DECREASING PHANEROZOIC EXTINCTION INTENSITY IS A PREDICTABLE CONSEQUENCE OF EARTH SURFACE OXYGENATION AND METAZOAN ECOPHYSIOLOGY


STOCKEY, Richard G.1, POHL, Alexandre2, RIDGWELL, Andy3, FINNEGAN, Seth4 and SPERLING, Erik A.1, (1)Department of Geological Sciences, Stanford University, 450 Jane Stanford Way, Building 320, Room 118, Stanford, CA 94305-2115, (2)Earth Sciences, University of California, Riverside, 900 University Ave., Riverside, CA 92521, (3)Department of Earth and Planetary Sciences, University of California, Riverside, 900 University Ave., Riverside, CA 92521, (4)Department of Integrative Biology and Museum of Paleontology, University of California, Berkeley, Valley Life Sciences Building, Berkeley, CA 94720-4780

The decline in background extinction rates of marine animals through geologic time is an established feature of the Phanerozoic fossil record. There is also growing consensus that Earth’s ocean-atmosphere system did not become oxygenated to near-modern levels until the mid-Paleozoic. Physiological theory suggests that the synergistic impacts of oxygen and temperature on aerobic respiration would have made marine animals more vulnerable to ocean warming events during periods of limited surface oxygenation.
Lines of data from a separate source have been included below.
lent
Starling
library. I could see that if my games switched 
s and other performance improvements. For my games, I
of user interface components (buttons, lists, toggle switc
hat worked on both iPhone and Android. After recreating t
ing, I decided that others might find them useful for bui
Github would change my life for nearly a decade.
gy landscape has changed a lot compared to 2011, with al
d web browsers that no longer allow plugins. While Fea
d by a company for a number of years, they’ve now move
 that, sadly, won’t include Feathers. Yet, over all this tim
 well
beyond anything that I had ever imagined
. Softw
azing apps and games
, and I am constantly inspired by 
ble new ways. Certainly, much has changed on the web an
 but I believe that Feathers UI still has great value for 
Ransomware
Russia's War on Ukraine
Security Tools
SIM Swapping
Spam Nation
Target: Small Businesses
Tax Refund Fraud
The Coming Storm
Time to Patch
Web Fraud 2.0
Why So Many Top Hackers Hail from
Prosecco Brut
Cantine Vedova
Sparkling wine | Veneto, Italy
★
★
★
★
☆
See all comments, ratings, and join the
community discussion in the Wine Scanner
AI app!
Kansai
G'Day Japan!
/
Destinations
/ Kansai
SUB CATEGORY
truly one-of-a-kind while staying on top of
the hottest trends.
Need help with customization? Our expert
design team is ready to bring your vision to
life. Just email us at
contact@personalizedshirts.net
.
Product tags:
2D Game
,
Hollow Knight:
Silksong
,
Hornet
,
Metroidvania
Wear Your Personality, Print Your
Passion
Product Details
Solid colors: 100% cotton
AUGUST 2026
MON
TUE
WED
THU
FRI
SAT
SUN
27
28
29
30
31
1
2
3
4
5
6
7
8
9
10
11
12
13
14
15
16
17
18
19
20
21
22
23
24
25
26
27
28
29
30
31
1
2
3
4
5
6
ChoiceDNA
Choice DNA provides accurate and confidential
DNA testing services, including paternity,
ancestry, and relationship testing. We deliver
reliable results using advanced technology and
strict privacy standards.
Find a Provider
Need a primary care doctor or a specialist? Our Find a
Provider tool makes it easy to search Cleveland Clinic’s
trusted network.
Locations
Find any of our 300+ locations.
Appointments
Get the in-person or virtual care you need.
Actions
Here, we present a coupled ensemble Earth system and ecophysiological modeling approach to evaluate the feasibility of surface oxygenation as a first-order control on extinction rates through the Phanerozoic. We demonstrate that atmospheric oxygen does indeed have a fundamental influence on predicted warming-driven extinction. Although sensitivity analyses indicate that continental configuration, solar luminosity and the strength of the biological pump also impact the magnitude of modeled biodiversity loss to varying extents, atmospheric oxygen is a strong predictor of extinction vulnerability in all our analyses. We therefore suggest that the relative frequency of high-magnitude extinction events (particularly those not included in the canonical Big Five mass extinctions) early in the Phanerozoic is a predictable consequence of limited Paleozoic oxygenation and temperature-dependent hypoxia responses.